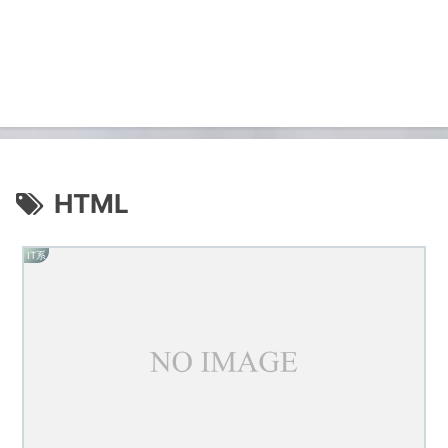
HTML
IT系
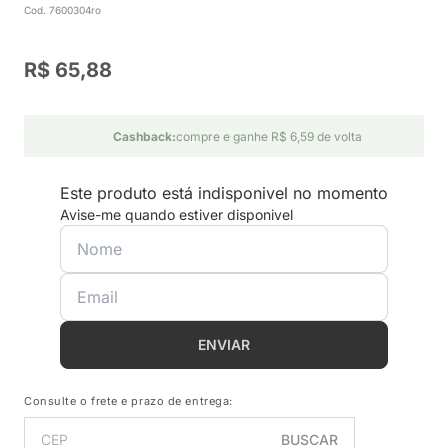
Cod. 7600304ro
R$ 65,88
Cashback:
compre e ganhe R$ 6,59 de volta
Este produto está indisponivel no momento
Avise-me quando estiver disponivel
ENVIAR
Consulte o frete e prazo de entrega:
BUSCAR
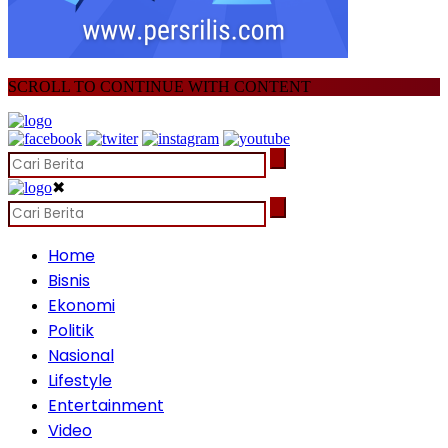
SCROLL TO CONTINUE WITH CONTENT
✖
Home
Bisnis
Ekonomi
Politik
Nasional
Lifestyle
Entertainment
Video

---------------

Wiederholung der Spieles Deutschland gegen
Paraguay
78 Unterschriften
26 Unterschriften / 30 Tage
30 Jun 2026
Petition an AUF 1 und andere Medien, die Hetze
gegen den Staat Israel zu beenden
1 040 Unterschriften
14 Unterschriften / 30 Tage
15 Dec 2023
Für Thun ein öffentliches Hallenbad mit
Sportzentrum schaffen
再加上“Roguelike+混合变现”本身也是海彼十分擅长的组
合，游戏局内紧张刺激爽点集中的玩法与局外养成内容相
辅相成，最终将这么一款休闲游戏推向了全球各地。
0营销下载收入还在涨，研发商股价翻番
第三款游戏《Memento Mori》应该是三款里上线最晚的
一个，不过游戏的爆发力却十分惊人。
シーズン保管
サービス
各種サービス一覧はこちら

---------------

* YOUR OBJECTIVE: Please identify every line in the entries above that contains the word "gegen" and copy each of those lines.

* REPLY TO THE TASK:
Wiederholung der Spieles Deutschland gegen
gegen den Staat Israel zu beenden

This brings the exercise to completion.